━━━ Excerpt ━━━

If there is a system crash, the database can recover committed transactions from the WAL. The recovery starts from the last REDO point or checkpoint. A checkpoint is a point in the transaction log at which all data files have been updated to match the information in the log. The process of saving the WAL records from the log file to the actual data files is called check-pointing.

Let’s consider a case where the database crashes after two transactions that perform one insert each and WAL is used for recovery.

Assume a checkpoint has been issued, which stores the location of the latest REDO point in the current WAL segment. This also flushes all dirty pages in the shared buffer pool to the disk. This action guarantees that WAL records before the REDO point are no longer needed for recovery, since all data has been flushed to the disk pages.
The first INSERT statement is issued. The table’s page is loaded from disk to the buffer pool.
A tuple is inserted into the loaded page.
The WAL record of this insert is saved into the WAL buffer at location LSN_1.
The page’s LSN is updated from LSN_0 to LSN_1, which identifies the WAL record for the last change to this page.
The first COMMIT statement is issued.
The WAL record of this commit action is written into the WAL buffer, and then all WAL records in the WAL buffer up to this page’s LSN are flushed to the WAL segment file.
For the second INSERT and commit, steps 2 to 7 are repeated.

WAL in PostgreSQL

If there is an operating system crash, all the data on the shared buffer pool will be lost. However all modifications to the page have been written into the WAL segment files as history data. The following steps show how our database cluster can be restored back to the state immediately before the crash using WAL records. Nothing special needs to be done—PostgreSQL will automatically enter into recovery mode after restarting.

PostgreSQL reads the WAL record of the first INSERT statement from the appropriate WAL segment file.
PostgreSQL loads the table's page from the database cluster into the shared buffer pool.
PostgreSQL compares the WAL record's LSN (LSN_1) with the page LSN (LSN_0). Since LSN_1 is greater than LSN_0, the tuple in the WAL record is inserted into the page and the page's LSN is updated to LSN_1.

The remaining WAL records are replayed in the similar manner.

WAL Records in PostgreSQL

10. What Are the Transaction Log and WAL Segment Files in PostgreSQL?

The PostgreSQL transaction log is a virtual file with a capacity of 8-byte length. Physically, the log is divided into 16-MB files, each of which is called a WAL segment.

━━━

The exercise: Please resume the excerpt on PostgreSQL write-ahead logging, picking up right after its final sentence. This data comes from a source separate from the text.

━━━ Data ━━━

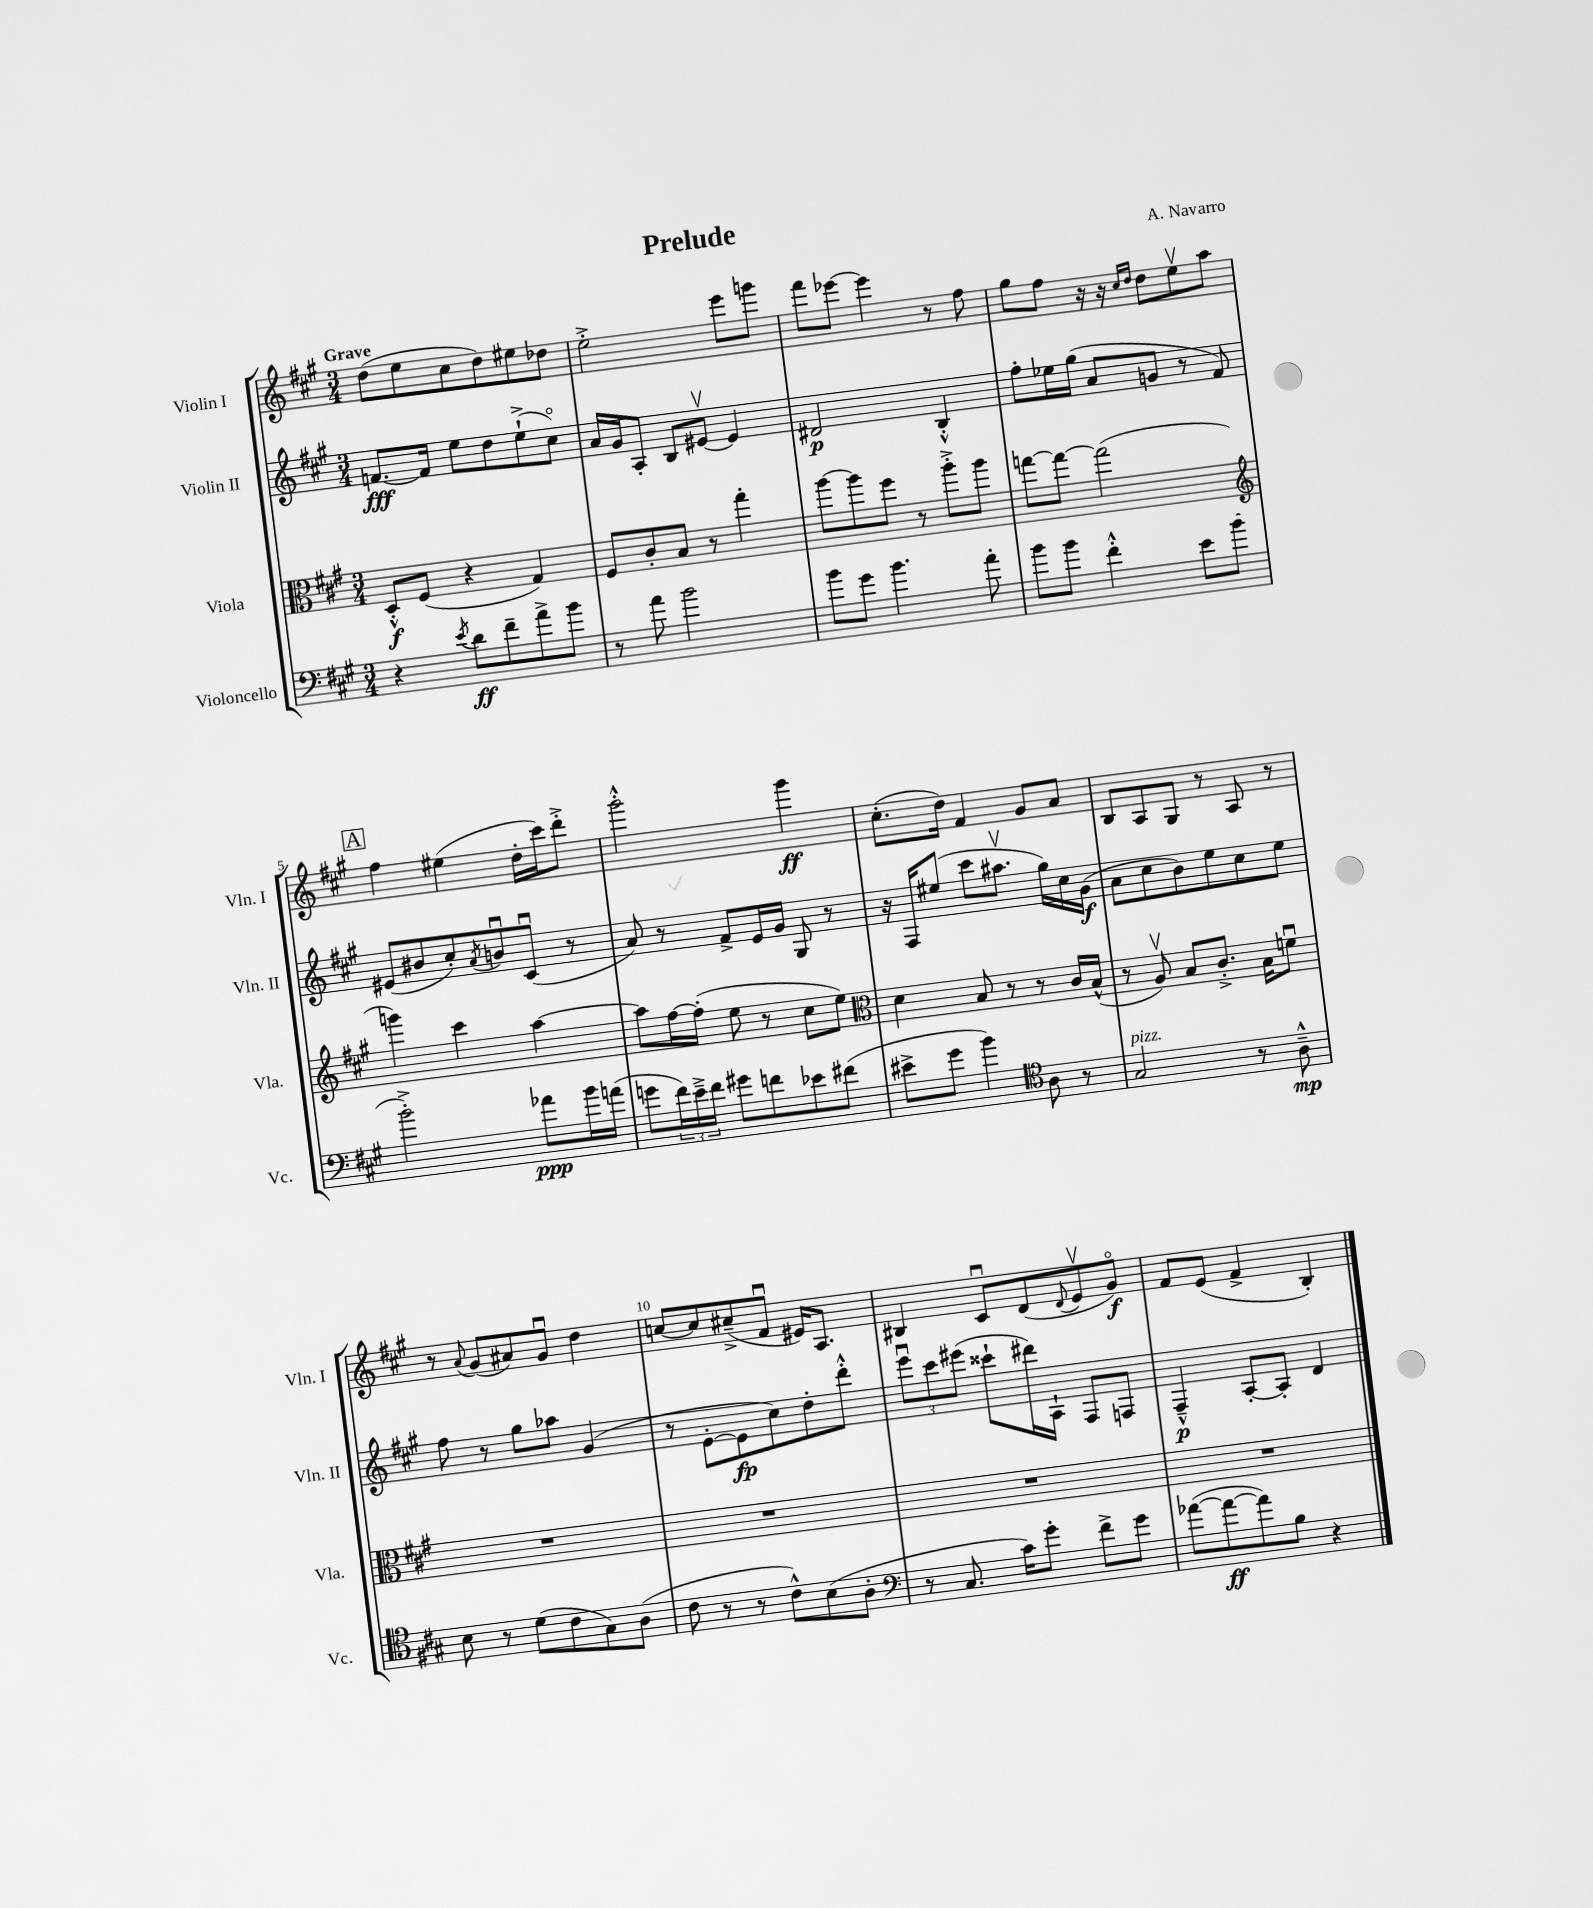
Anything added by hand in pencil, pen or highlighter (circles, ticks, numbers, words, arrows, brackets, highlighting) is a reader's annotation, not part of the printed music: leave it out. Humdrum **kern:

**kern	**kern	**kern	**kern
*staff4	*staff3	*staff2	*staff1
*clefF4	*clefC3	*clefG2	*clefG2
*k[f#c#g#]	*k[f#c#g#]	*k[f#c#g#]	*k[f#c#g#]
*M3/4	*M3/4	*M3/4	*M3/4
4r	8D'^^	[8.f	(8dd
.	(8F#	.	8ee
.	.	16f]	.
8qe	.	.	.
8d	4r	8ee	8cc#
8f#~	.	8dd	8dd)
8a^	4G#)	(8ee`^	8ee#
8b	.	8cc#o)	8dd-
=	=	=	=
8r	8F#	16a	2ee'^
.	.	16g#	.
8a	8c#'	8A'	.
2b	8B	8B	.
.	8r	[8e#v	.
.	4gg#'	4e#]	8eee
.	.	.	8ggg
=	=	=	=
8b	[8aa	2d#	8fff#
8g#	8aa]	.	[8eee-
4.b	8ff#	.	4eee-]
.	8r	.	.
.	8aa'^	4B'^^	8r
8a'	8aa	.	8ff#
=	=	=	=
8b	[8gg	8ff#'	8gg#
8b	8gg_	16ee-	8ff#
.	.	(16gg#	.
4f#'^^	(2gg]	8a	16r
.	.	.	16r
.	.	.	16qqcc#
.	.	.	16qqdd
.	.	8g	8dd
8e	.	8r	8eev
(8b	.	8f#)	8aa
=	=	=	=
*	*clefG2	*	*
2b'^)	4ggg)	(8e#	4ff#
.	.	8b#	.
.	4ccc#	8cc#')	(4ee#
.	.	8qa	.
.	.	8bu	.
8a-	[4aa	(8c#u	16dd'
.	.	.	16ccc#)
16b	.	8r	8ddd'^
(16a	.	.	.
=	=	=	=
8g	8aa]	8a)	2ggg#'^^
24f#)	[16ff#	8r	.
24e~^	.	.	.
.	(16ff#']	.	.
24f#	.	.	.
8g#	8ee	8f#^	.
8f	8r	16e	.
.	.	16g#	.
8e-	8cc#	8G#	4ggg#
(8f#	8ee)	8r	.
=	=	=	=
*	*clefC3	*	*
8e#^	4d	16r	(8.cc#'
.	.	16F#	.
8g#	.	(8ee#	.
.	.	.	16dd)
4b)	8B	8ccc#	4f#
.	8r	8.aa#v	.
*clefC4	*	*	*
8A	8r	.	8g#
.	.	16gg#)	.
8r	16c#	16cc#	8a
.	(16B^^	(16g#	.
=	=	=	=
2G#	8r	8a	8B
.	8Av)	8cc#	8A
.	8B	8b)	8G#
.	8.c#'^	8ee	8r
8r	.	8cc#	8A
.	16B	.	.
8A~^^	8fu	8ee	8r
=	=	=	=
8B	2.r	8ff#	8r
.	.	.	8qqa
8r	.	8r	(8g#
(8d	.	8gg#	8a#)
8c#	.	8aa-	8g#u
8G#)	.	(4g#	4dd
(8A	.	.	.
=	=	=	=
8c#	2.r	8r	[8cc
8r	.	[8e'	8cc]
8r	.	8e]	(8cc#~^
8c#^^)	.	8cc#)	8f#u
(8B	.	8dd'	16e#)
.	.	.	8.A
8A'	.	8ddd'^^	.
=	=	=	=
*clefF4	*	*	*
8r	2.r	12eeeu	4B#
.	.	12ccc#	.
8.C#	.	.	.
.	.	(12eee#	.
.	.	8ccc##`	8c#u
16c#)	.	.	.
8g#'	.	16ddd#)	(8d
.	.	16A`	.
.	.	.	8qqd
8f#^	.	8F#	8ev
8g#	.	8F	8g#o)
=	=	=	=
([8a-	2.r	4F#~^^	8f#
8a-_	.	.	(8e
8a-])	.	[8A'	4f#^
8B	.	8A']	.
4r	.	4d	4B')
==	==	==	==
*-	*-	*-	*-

━━━
━━━ Data ━━━

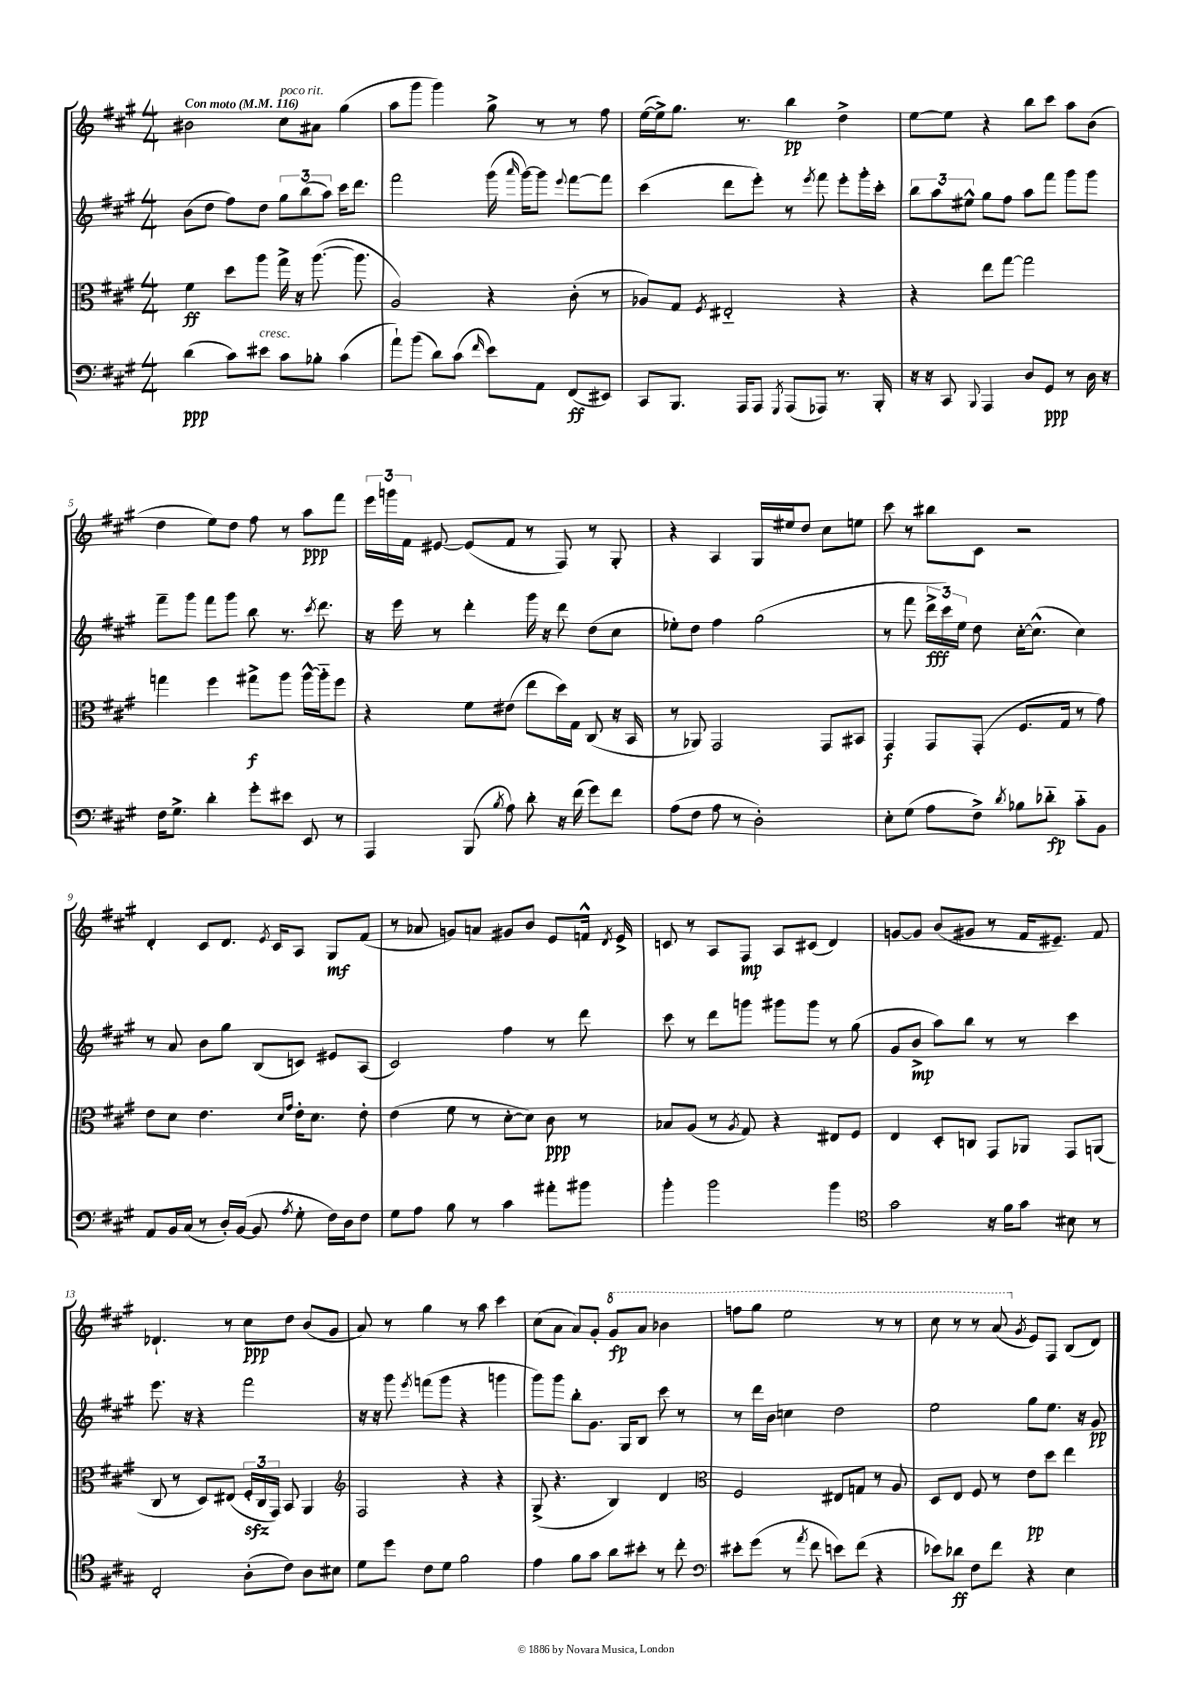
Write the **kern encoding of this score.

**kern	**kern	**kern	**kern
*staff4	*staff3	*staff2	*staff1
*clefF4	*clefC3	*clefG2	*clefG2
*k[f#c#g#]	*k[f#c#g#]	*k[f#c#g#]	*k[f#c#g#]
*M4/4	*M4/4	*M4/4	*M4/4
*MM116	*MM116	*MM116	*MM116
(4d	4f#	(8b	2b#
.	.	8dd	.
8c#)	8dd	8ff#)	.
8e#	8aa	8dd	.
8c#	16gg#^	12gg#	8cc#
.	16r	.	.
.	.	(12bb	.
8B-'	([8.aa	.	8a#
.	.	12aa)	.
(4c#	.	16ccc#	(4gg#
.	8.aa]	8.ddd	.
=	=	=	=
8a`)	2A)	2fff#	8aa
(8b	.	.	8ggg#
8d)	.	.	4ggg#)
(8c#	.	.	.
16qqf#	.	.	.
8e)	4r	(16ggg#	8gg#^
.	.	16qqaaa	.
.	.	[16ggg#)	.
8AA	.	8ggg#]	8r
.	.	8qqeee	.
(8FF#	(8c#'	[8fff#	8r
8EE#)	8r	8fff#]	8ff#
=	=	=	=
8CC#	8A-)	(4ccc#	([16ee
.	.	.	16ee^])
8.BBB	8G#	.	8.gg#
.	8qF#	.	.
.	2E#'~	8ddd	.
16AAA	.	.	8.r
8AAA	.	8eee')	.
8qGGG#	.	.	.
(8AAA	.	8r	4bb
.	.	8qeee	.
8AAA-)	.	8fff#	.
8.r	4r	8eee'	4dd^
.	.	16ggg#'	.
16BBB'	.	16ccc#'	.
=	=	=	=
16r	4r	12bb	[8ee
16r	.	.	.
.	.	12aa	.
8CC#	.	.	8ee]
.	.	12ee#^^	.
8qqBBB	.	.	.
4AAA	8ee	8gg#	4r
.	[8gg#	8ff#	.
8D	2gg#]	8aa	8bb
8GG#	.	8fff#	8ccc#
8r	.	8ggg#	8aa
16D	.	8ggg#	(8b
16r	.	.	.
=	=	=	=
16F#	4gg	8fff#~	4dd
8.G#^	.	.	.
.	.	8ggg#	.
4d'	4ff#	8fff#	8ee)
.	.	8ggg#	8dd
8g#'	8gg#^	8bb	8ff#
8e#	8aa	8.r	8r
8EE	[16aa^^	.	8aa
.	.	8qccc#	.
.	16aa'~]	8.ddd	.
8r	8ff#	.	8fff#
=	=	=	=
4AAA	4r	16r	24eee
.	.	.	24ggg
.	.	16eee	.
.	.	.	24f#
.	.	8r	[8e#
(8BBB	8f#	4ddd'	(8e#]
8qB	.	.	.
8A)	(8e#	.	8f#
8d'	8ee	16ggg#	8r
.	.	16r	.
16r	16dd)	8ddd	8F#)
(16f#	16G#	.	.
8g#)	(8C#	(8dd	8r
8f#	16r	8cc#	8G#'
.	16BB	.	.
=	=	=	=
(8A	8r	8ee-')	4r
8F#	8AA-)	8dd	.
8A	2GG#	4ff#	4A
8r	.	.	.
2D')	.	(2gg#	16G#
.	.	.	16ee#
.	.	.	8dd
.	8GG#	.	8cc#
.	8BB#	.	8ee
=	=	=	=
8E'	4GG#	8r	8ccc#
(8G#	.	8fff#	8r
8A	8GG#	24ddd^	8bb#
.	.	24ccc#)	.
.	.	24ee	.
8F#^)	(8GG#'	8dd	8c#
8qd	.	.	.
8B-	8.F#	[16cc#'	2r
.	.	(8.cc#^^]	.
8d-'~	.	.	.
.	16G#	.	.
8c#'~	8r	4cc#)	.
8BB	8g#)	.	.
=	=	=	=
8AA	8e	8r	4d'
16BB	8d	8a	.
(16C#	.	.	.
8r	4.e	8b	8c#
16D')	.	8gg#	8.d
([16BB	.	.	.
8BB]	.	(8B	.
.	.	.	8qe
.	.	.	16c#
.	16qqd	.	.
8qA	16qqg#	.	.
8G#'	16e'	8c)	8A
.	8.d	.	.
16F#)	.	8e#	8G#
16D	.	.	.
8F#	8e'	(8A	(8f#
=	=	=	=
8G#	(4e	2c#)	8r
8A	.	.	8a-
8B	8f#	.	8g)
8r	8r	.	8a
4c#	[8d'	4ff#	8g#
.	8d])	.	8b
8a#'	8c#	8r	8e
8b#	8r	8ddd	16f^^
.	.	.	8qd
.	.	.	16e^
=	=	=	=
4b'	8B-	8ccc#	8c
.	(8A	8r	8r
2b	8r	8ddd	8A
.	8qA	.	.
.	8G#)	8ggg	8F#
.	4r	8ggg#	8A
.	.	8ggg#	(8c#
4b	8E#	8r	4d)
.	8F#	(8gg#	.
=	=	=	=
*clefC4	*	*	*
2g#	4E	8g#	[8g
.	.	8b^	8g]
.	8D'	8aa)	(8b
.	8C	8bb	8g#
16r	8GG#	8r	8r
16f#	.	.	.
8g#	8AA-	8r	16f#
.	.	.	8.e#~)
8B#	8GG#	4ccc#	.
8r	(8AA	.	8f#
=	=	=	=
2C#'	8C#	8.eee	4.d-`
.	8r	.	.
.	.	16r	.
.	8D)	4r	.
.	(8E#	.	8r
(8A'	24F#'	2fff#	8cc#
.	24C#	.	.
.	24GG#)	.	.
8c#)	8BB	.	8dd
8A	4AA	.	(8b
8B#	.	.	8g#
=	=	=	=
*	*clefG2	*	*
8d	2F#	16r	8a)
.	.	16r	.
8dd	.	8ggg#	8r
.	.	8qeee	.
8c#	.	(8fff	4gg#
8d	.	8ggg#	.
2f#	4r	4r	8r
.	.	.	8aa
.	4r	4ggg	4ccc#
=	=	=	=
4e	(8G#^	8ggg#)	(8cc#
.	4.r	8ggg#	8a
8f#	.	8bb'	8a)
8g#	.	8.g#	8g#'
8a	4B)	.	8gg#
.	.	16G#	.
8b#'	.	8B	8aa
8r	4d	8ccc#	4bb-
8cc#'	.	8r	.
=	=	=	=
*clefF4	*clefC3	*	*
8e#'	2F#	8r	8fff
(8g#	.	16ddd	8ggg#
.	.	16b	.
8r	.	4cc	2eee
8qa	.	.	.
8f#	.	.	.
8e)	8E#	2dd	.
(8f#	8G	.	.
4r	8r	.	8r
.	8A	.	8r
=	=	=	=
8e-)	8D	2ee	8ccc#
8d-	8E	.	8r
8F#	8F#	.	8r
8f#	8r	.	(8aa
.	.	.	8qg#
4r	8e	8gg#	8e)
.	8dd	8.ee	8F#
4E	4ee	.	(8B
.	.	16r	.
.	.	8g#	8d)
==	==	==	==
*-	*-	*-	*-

━━━

Result for this exercise:
The WAL segment file name is a 24-digit number whose naming rule is as follows:

WAL Segment File in PostgreSQL

Assuming that current time line ID is 0x00000001 the first WAL segment file names will be:

00000001 00000000 0000000

00000001 00000000 0000001

00000001 00000000 0000002

……….

00000001 00000001 0000000

00000001 00000001 0000001

00000001 00000001 0000002

…………

00000001 FFFFFFFF FFFFFFFD

00000001 FFFFFFFF FFFFFFFE

00000001 FFFFFFFF FFFFFFFF

For example:

select pg_walfile_name('0/2BDBBD0');

     pg_walfile_name      

--------------------------

 000000010000000000000002

11. What Is the WAL Writer in PostgreSQL?

The WAL writer is a background process that periodically checks the WAL buffer and writes any unwritten WAL records into the WAL segments. The WAL writer avoids bursts of IO activity and instead spans its process over time with little IO activity. The configuration parameter wal_writer_delay controls how often the WAL writer flushes the WAL, with a default value of 200 ms.

12. WAL Segment File Management

12.1 Where WAL segment files are stored?

WAL segment files are stored in the pg_wal subdirectory.

12.2 What are the conditions when PostgreSQL switches to a new WAL segment file?

PostgreSQL switches to a new WAL segment file under the following conditions:

The WAL segment has been filled up.
The function pg_switch_wal has been issued.
archive_mode is enabled and the time set to archive_timeout has been exceeded.

After they are switched out, WAL files can either be removed or recycled—i.e., renamed and reused for the future. The number of WAL files that the server would retain at any point in time depends on server configuration and server activity.

Whenever the checkpoint starts, PostgreSQL estimates and prepares the number of WAL segment files required for this checkpoint cycle. Such an estimate is made based on the numbers of files consumed in previous checkpoint cycles. They are counted from the segment that contains the prior REDO point, and the value is to be between min_wal_size (by default, 80 MB, or 5 files) and max_wal_size (1 GB, or 64 files). If a checkpoint starts, necessary files will be held and recycled, while the unnecessary ones will be removed.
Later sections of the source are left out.